One of my themes is how over-regulation makes life on the roads a misery when it could be a pleasure. Bureaucracy too can kill the joy. From Freedom for Drivers Foundation:
The FT on planning impediments to a major congestion-cutting project:
“Lower Thames Crossing has cost £1.2bn even before construction starts. The scheme to build a 14-mile road and tunnel to connect Kent and Essex has become a totem of our snarled-up planning system, in which ventures are tied up with years of delays and mountains of expensive compliance documents.
The planning document for the project — the first wholly-new Thames river crossing east of London for 60 years — runs to 359,070 pages, while it employs around 150 staff and an eight-strong management team.”
This is another example of UK management incompetence with overpaid consultants creaming off enormous fees and delaying projects …
FT article in full: https://www.ft.com/content/917d4b7f-318e-46fe-ba44-664551ebcf13
My comment: Ludicrous/depressing/wasteful indeed.

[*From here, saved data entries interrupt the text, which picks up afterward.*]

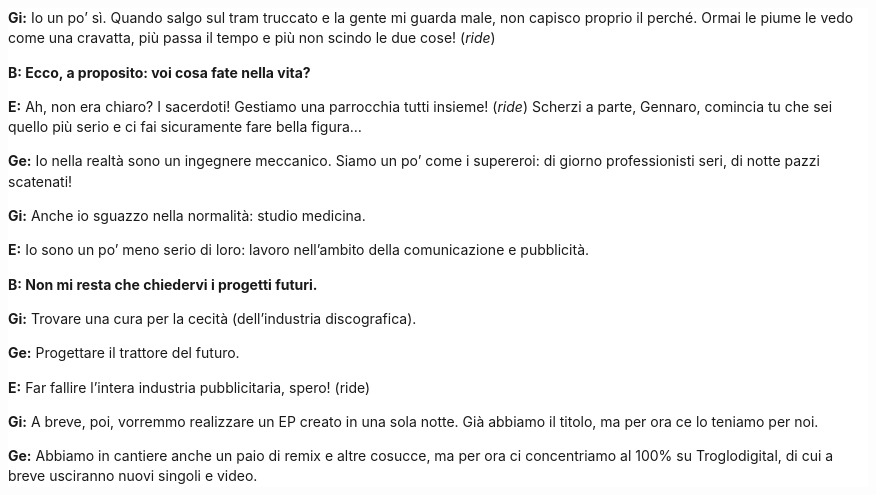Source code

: **Gi:** Io un po’ sì. Quando salgo sul tram truccato e la gente mi guarda male, non capisco proprio il perché. Ormai le piume le vedo come una cravatta, più passa il tempo e più non scindo le due cose! (_ride_)

**B: Ecco, a proposito: voi cosa fate nella vita?**

**E:** Ah, non era chiaro? I sacerdoti! Gestiamo una parrocchia tutti insieme! (_ride_) Scherzi a parte, Gennaro, comincia tu che sei quello più serio e ci fai sicuramente fare bella figura…

**Ge:** Io nella realtà sono un ingegnere meccanico. Siamo un po’ come i supereroi: di giorno professionisti seri, di notte pazzi scatenati!

**Gi:** Anche io sguazzo nella normalità: studio medicina.

**E:** Io sono un po’ meno serio di loro: lavoro nell’ambito della comunicazione e pubblicità.

**B: Non mi resta che chiedervi i progetti futuri.**

**Gi:** Trovare una cura per la cecità (dell’industria discografica).

**Ge:** Progettare il trattore del futuro.

**E:** Far fallire l’intera industria pubblicitaria, spero! (ride)

**Gi:** A breve, poi, vorremmo realizzare un EP creato in una sola notte. Già abbiamo il titolo, ma per ora ce lo teniamo per noi.

**Ge:** Abbiamo in cantiere anche un paio di remix e altre cosucce, ma per ora ci concentriamo al 100% su Troglodigital, di cui a breve usciranno nuovi singoli e video.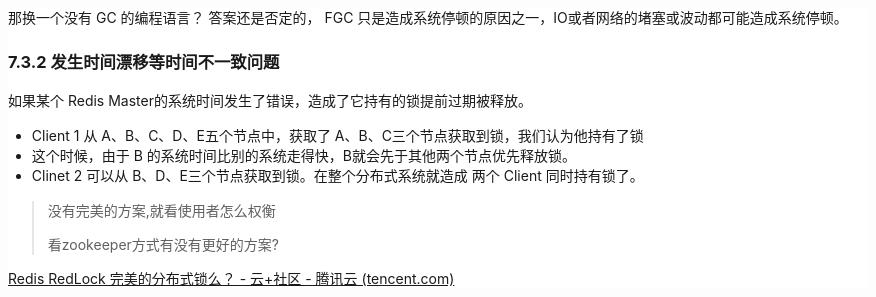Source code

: 那换一个没有 GC 的编程语言？ 答案还是否定的， FGC 只是造成系统停顿的原因之一，IO或者网络的堵塞或波动都可能造成系统停顿。

### 7.3.2 发生时间漂移等时间不一致问题

如果某个 Redis Master的系统时间发生了错误，造成了它持有的锁提前过期被释放。

- Client 1 从 A、B、C、D、E五个节点中，获取了 A、B、C三个节点获取到锁，我们认为他持有了锁
- 这个时候，由于 B 的系统时间比别的系统走得快，B就会先于其他两个节点优先释放锁。
- Clinet 2 可以从 B、D、E三个节点获取到锁。在整个分布式系统就造成 两个 Client 同时持有锁了。



> 没有完美的方案,就看使用者怎么权衡
>
> 看zookeeper方式有没有更好的方案?



[Redis RedLock 完美的分布式锁么？ - 云+社区 - 腾讯云 (tencent.com)](https://cloud.tencent.com/developer/article/1353726)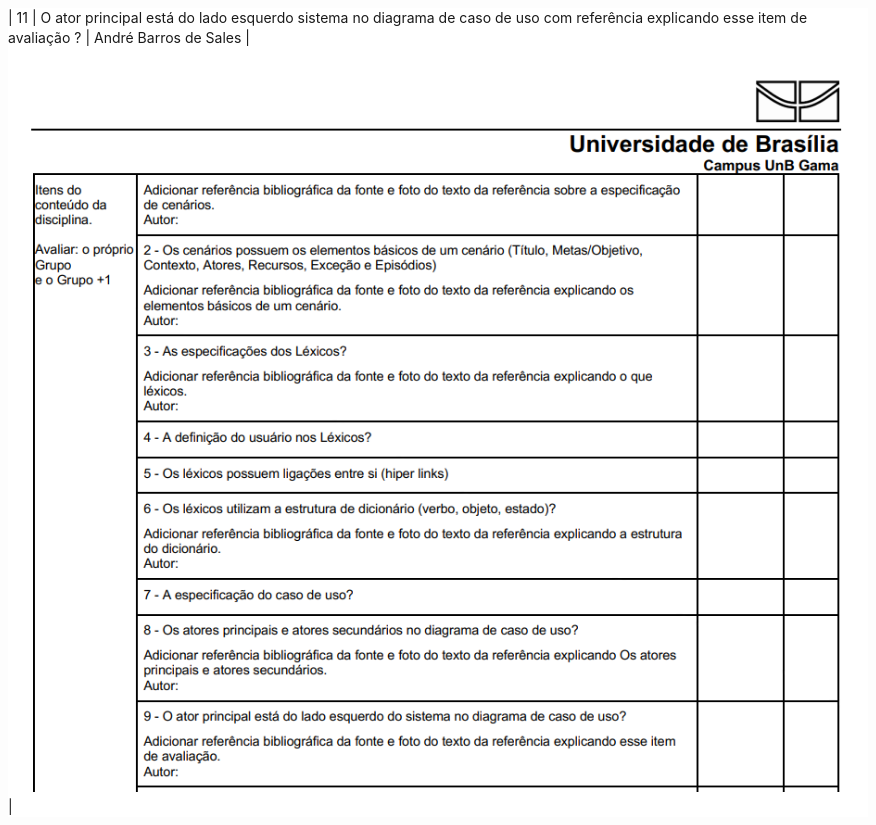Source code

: | 11  | O ator principal está do lado esquerdo sistema no diagrama de caso de uso com referência explicando esse item de avaliação  ?                                                                                                   | André Barros de Sales  |   ![PROF2-9](../images/verificacao-terceira-entrega/PROF2-9.png)                           |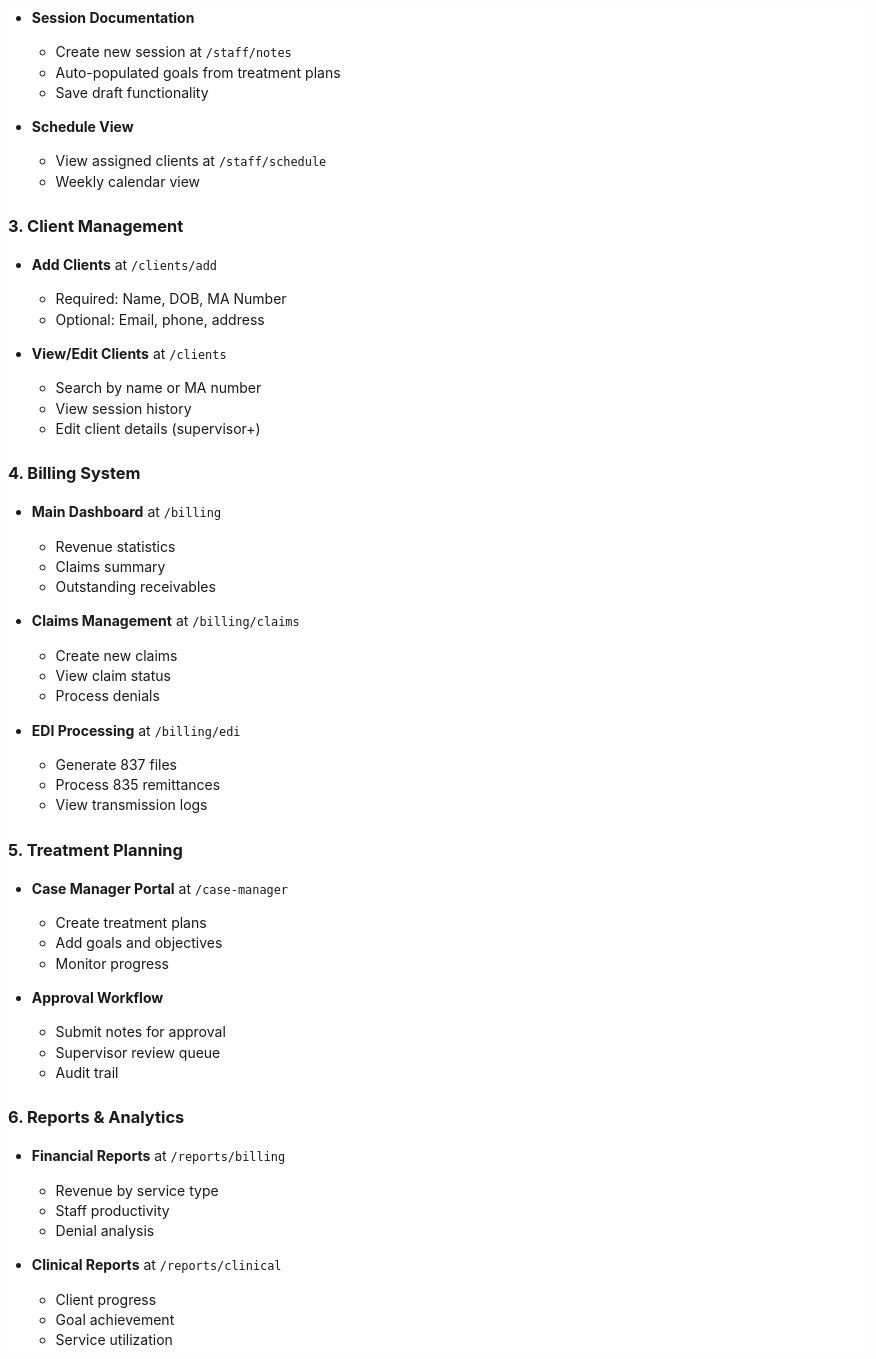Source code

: - **Session Documentation**
  - Create new session at `/staff/notes`
  - Auto-populated goals from treatment plans
  - Save draft functionality
  
- **Schedule View**
  - View assigned clients at `/staff/schedule`
  - Weekly calendar view

### 3. Client Management
- **Add Clients** at `/clients/add`
  - Required: Name, DOB, MA Number
  - Optional: Email, phone, address
  
- **View/Edit Clients** at `/clients`
  - Search by name or MA number
  - View session history
  - Edit client details (supervisor+)

### 4. Billing System
- **Main Dashboard** at `/billing`
  - Revenue statistics
  - Claims summary
  - Outstanding receivables
  
- **Claims Management** at `/billing/claims`
  - Create new claims
  - View claim status
  - Process denials
  
- **EDI Processing** at `/billing/edi`
  - Generate 837 files
  - Process 835 remittances
  - View transmission logs

### 5. Treatment Planning
- **Case Manager Portal** at `/case-manager`
  - Create treatment plans
  - Add goals and objectives
  - Monitor progress
  
- **Approval Workflow**
  - Submit notes for approval
  - Supervisor review queue
  - Audit trail

### 6. Reports & Analytics
- **Financial Reports** at `/reports/billing`
  - Revenue by service type
  - Staff productivity
  - Denial analysis
  
- **Clinical Reports** at `/reports/clinical`
  - Client progress
  - Goal achievement
  - Service utilization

What was that story I read a while ago about a project that was into 6 figures of paperwork, 8 figures of outlay on consultants, yet not even started, while Norway built a bridge over a wide inlet within a year of it being proposed … something like that. Do we suffer from a “can’t do” attitude? On the plus side, a stretch of the A303 at Sparkford has just been completed and it’s great.